Explore This IssueJune 2011
CHICAGO — A 29-year-old banker with a mild upper respiratory infection that’s been lingering for a week arrives at the otolaryngologist’s office with tinnitus. He had flown six days earlier and lifted at the gym five days earlier.
It’s found that his speech discrimination score is “very poor.” Neither the flight nor his workout seem to have a cause-and-effect relationship with any specific event he’s suffered.
This case was one of three discussed by a panel moderated by Samuel Selesnick, MD, FACS, professor and vice chair of otolaryngology at Weill Cornell Medical College in New York City, on April 29 at the Annual Meeting of the Triological Society, held here as part of the Combined Otolaryngology Spring Meetings.
The panel also discussed the case of a young boy with recurrent cholesteatoma and a classic case of Ménière’s disease.

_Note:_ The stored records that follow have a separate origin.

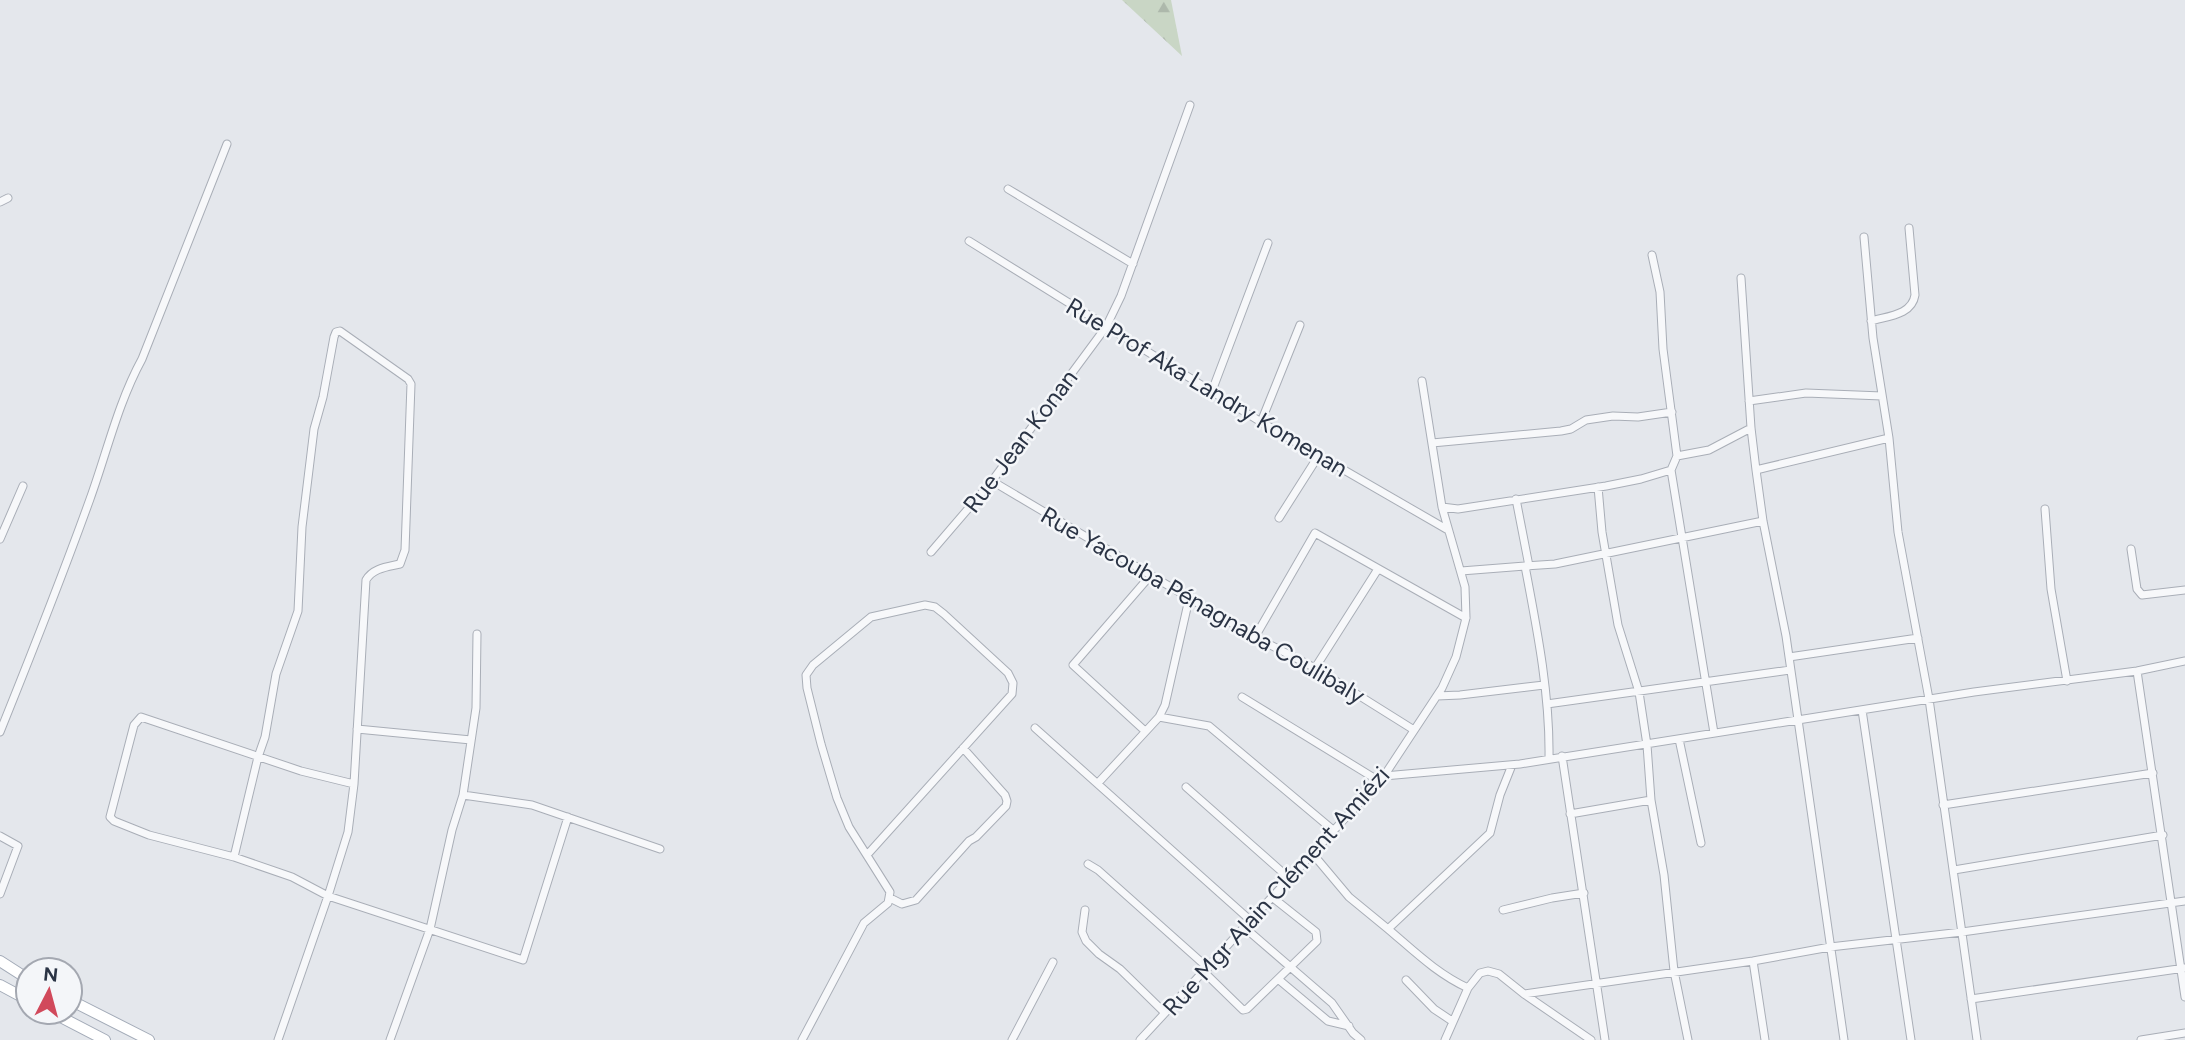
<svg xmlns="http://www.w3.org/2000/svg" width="2185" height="1040" font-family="Figtree,sans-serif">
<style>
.forest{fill:url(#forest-firs)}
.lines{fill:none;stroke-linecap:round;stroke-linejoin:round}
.minor-casing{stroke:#a9aeb7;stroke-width:9}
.primary-casing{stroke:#a3abb8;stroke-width:12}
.minor{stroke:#f7f8fa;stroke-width:7}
.primary{stroke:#fff;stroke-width:10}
.labels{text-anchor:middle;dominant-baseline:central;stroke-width:5;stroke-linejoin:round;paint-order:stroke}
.street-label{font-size:24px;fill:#2b3445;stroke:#f4f6f9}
</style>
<defs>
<pattern id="forest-firs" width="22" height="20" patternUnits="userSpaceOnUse" patternTransform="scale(1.75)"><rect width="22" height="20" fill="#c9d6c5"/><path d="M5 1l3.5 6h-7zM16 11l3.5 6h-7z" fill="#adb8ab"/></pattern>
</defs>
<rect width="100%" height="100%" fill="#e4e7ec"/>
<path class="forest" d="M 1122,0 L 1171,0 L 1182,56 Z"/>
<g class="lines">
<defs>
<path id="minor" d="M 1008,189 L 1133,264
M 0,202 L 8,198
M 1864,237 L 1873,338 L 1889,438 L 1898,532 L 1929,699 L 1977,1040
M 969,241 L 1261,422 L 1448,530
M 1741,278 L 1751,428 L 1756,470 L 1763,521 L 1786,636 L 1844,1040
M 1871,321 C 1888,316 1912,315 1915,295 L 1909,228
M 1212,391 L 1268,243
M 1749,401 L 1806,393 L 1882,396
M 1261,422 L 1300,325
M 1432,443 L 1561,431 L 1571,429 L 1586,420 L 1613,416 L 1638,417 L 1672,412
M 1677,456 L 1709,450 L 1751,428
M 1671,470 L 1714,733
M 1756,470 L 1889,438
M 992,481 L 1255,637 L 1315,668 L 1414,730
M 1598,487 L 1602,532 L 1618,625 L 1639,692 L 1647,745 L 1651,800 L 1664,875 L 1674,971 L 1688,1040
M 1516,499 L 1529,566
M 1442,507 L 1458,509 L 1606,486 L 1641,479 L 1671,470 L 1677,456 L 1663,349 L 1660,292 L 1652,255
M 2045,509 L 2051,589 L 2067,681
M 1279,518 L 1319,455
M 0,539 L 23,486
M 2131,549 L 2137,589 L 2142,595 L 2185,590
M 931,552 L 992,481 L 1106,327 L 1121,296 L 1190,105
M 1525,566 L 1555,564 L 1763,521
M 1461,571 L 1525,566 C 1537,629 1550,694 1549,758
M 1255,637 L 1315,533 L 1466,618
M 1789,657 L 1918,638
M 1315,668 L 1378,569
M 2137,671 L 2185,997
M 1437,696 L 1460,695 L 1544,685
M 1242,697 L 1379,781
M 1547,704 L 1790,670
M 1862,710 L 1911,1040
M 1159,717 L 1209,726 L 1333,830
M 1035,728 L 1250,920
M 357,729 L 471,740
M 1145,731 L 1073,665 L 1150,576
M 0,732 C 31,655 62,577 90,499 C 107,452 118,403 142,359 L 227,144
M 1679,739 L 1701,843
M 1562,756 L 1605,1040
M 1384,776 L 1520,764 L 1974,692 L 2137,671 L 2185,661
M 1098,783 L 1159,717 L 1165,705 L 1189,599
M 354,784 L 301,771 L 141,717 L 134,725 L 110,817 L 114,821 L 149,835 L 234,857 L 292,877 L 328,896 L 523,960 L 568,817
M 1186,787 L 1289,878
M 463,795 L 532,805 L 660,849
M 1943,805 L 2153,773
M 1570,814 L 1651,800
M 0,836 L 18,846 L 0,894
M 1312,853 L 1349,897 L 1388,929
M 234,857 L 258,757 L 265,737 L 276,674 L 298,611 L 302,527 L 314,429 L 323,397 L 334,337 L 336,332 L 340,331 L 408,379 L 411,384 L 405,550 L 400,564 C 387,567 373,568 366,580 L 354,784 L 348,832 L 328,896 L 278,1040
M 1088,864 L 1098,870 L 1208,968
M 1954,870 L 2163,835
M 890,898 L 902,904 L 916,900 L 969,841 L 976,837 L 1006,806 L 1007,801 L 1005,795 L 963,748
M 1085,910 L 1082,932 L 1086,941 L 1099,954 L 1120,969 L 1165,1013
M 1503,910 L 1552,898 L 1584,893
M 1244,927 L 1332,1003 L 1353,1033 L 1361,1040
M 1753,961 L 1765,1040
M 1204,972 L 1243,1010 L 1247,1009 L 1317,941 L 1316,932 L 1272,897
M 1278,979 L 1328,1021 L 1349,1026
M 1406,980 L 1434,1009 L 1452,1021
M 1468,988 C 1437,974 1413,950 1388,929 L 1490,833 L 1500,795 L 1512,765
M 1524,994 L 1753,961 L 1830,947 L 1962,932 L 2185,901
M 1971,999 L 2185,968
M 390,1040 L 430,929 L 452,830 L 463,795 L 476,708 L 477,634
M 802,1040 L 864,923 L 888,903 L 890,892 L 849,827 L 837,798 L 821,744 L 807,688 L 806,675 L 813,665 L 871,617 L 925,605 L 935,607 L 944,614 L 1008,673 L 1013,683 L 1012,694 L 867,855
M 1012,1040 L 1053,962
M 1140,1040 L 1384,776 L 1442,688 L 1456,657 L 1466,618 L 1465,587 L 1442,507 L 1422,381
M 1445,1040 L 1468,988 L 1480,973 L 1488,971 L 1499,974 L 1524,994 L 1591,1040
M 2141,1040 L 2185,1033"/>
<path id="primary" d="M 0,961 L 28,979
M 0,985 L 28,1000
M 70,1000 L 149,1040
M 51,1012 L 105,1040"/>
</defs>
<use href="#minor" class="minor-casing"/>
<use href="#primary" class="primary-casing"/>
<use href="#minor" class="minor"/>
<use href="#primary" class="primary"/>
</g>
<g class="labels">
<g class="street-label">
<text transform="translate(1207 387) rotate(31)">Rue Prof Aka Landry Komenan</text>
<text transform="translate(1020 441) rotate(-53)">Rue Jean Konan</text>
<text transform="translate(1203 605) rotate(30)">Rue Yacouba Pénagnaba Coulibaly</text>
<text transform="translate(1276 891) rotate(-48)">Rue Mgr Alain Clément Amiézi</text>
</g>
</g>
<g transform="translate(49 991) rotate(6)"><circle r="33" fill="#f4f6f9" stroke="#a4a8b1" stroke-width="2"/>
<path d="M0-5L12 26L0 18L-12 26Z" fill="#d1495b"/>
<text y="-10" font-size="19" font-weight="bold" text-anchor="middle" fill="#2b3445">N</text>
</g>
</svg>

In the case of the banker with tinnitus, the panel agreed there was no obvious answer.
“He certainly has a severe profound left-sided sensorineural hearing loss with poor discrimination,” said D. Bradley Welling, MD, PhD, chair and professor of otolaryngology-head and neck surgery at the Ohio State University Medical Center in Columbus. “And the differential diagnosis for an idiopathic sensorineural hearing loss is quite broad, but you would probably want to evaluate that more.”
Clough Shelton, MD, FACS, professor and chief of otolaryngology-head and neck surgery at University of Utah Health Care in Salt Lake City, agreed that the spectrum starts out wide in a case like this.
“I usually explain this to patients as either being a virus or a vascular event,” he said. “When you look histologically, though,… it’s really a mixed bag of things. I don’t know that we have one etiology that causes this problem.”
Alan Micco, MD, associate professor of otolaryngology-head and neck surgery at the Northwestern University Feinberg School of Medicine in Chicago, brought up the possibility of a perilymphatic fistula.
“Obviously, he’s not having significant vertigo, but it’s something we have to think about as well in this situation,” he said.
Dr. Shelton played down that possibility. “It certainly suggests the concern of perilymph fistula,” he said. “I’m still a skeptic, though, of perilymph fistulas, because I think that if these types of activities that a patient underwent would cause a fistula, and cause this degree of hearing loss, we’d all have fistulas. We all do this sort of stuff day in and day out. I have less of a level of suspicion in these types of cases for a fistula. I don’t explore very many patients for fistulas these days.”